When you ask about the loss to lease, the reply might be, “All you have to do is burn off the loss to lease and you’ve got a real winner!”
Sure, there are deals that are slightly undermanaged. Nonetheless, do you really think the seller is just leaving $100K in rent ($1.5 to $2 million in value) on the table?
Related: How Do You Know Who You Can Trust?
Many value-add deals come from a seller who has done a number of units already to prove the concept. At my company, we look into it further. When we do, we’ll often see the offering memorandum (OM) suggest that the units that have already been renovated still have meat on the bone because the current owner didn’t maximize the renovation.
Sometimes we’re told all we’ll have to do is make a few small updates in order to achieve a large bump in rents. So, you’re telling me adding USB ports and smart thermostats to a fully renovated unit will get another $75 in rent premium? Sign me up!
On the non-renovated units, we’ll also see the broker suggest a laughably high premium. They point to a few far superior deals in the market that are more recently built with better layouts and amenities and say that there is $300 in “headroom” to achieve with a renovation. Then, we break down the rent roll and discover that the actual premium they’ve achieved thus far is $80…
To set our expected renovation premiums, we look to three different data sets. The first and most accurate numbers will come from the renovation premiums the current owner has achieved. Even if you plan to do a few things differently, the market won’t drastically improve with a few new finishes.
After that, we look at similar vintage, recently renovated comps with the same ceiling height as the subject. I think a lot of investors overlook the importance of ceiling height. A unit with eight-foot ceilings will just never feel like a premium unit even with a great renovation.
Ideally, we’d like to be able to underwrite to the lower end of the rent spectrum relative to these comps. And if we execute a great reno, the additional rent is gravy.
Last, we take a look at deals at least 10 to 15 years newer than ours. These deals are just designed better. They have better amenities and floor plans.
No matter how good your renovation is, these deals will always look and feel a little better. We want to make sure our rents remain a good $100 or more below these properties so we maintain the value proposition to renters wanting a nice unit at a fair price.
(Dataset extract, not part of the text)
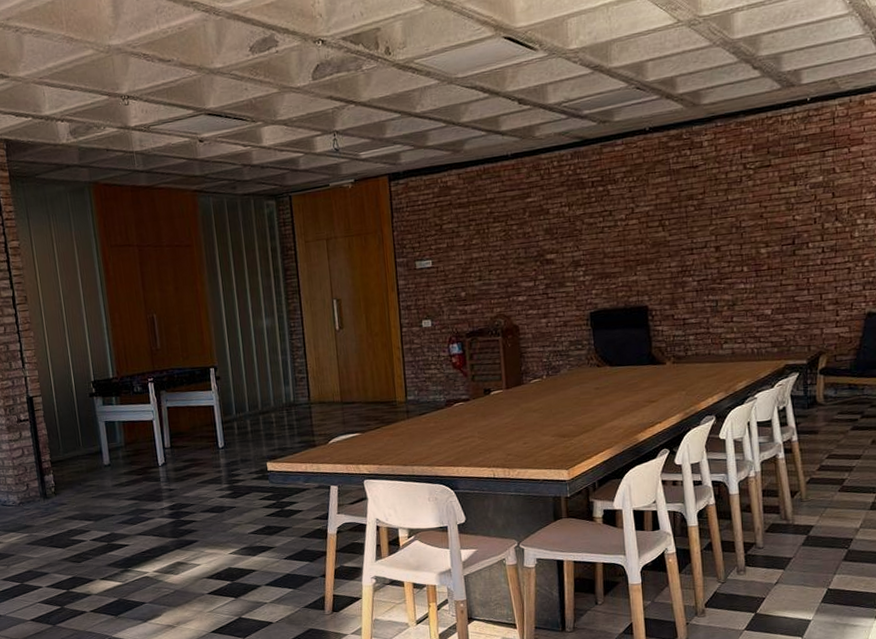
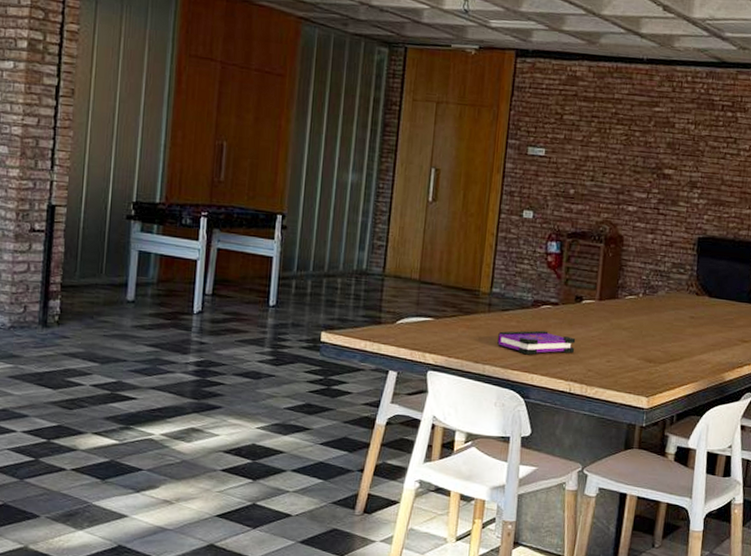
board game: none [420,426,492,451] -> present [497,330,576,355]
It’s great to have a good relationship with brokers. It can definitely help you in a competitive bidding process. But let’s not forget who the broker is working for.
It’s not uncommon to hear something to this effect: “If you can come up another $500K, the deal is yours.”
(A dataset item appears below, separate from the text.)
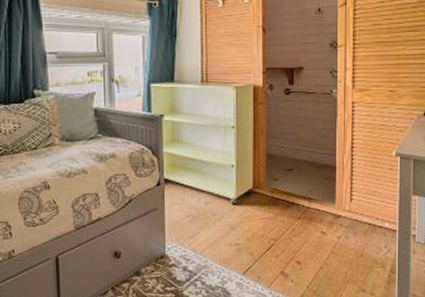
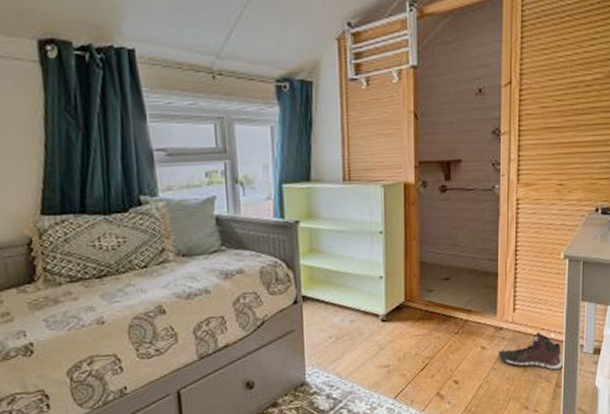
sneaker: none [336,221,397,257] -> present [498,331,563,370]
What they’re not telling you is that you’re already the highest bidder, and they’re just trying to squeeze out a little more for their client. The broker is trying to give you the old “sugar-me-do.” (Bonus points for the first person to identify that reference in the comments.)
We’ve bought a number of deals where we thought we might need to come up, decided to stand pat, and then had the deal awarded to us.
To be fair, we’ve lost more deals than we’ve won when they tell us we need to come up. But the takeaway here is to commit to your number and don’t fall for the temptation to stretch juuuust a little more than your max.
When stepping up into larger multifamily deals, you’re going to be dealing with more sophisticated real estate professionals. There is an implied understanding that if you’re playing in that space, you’re capable of swimming with the sharks.
To be sure, most people I’ve come across are honest, good people. But they’re pros for a reason. Expect them to do everything they can to get a better deal than you. They expect you to do the same. And at the end of the transaction, when the dust settles, only you are responsible for the deal you’ve got.
Have you encountered these situations? What other types of shenanigans have you come across?